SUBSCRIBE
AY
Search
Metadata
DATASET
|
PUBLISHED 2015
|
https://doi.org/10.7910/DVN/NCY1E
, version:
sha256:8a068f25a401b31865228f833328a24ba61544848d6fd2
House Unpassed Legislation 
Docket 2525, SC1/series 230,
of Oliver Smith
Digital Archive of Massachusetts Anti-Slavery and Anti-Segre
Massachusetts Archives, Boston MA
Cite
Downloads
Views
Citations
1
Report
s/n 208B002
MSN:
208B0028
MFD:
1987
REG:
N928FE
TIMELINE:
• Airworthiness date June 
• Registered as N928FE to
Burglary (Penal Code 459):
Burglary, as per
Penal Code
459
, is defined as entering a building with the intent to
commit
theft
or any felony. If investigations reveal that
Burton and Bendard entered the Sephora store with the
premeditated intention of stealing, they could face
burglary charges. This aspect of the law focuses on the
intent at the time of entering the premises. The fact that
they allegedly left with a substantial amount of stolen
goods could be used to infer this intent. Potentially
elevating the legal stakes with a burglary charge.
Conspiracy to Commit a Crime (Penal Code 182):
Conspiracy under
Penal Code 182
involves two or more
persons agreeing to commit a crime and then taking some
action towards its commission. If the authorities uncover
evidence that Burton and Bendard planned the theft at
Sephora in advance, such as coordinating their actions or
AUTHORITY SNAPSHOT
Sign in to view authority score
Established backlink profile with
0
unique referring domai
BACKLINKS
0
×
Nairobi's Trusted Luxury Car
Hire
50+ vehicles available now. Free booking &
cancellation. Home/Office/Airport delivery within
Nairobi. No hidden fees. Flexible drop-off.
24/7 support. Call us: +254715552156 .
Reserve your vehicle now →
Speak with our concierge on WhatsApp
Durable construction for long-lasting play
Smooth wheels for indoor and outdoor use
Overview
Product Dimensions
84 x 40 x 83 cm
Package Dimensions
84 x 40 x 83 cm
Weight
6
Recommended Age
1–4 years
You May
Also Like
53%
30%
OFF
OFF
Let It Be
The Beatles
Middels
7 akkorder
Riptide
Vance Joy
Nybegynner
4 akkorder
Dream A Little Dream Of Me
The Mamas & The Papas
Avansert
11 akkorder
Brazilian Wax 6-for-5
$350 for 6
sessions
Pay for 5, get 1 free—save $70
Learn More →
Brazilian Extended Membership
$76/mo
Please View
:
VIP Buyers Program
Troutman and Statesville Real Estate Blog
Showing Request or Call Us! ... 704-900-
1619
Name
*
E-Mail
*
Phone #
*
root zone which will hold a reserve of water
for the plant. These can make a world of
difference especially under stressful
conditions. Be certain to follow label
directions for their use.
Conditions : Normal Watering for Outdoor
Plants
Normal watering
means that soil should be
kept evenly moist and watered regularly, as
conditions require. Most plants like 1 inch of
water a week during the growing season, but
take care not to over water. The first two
────────────────────────────────────────
■ EXERCISE PROMPT: Find each line in the records that contains the string "Brazilian", treating uppercase and lowercase as different, and copy those lines.

■ TASK SOLUTION:
Brazilian Wax 6-for-5
Brazilian Extended Membership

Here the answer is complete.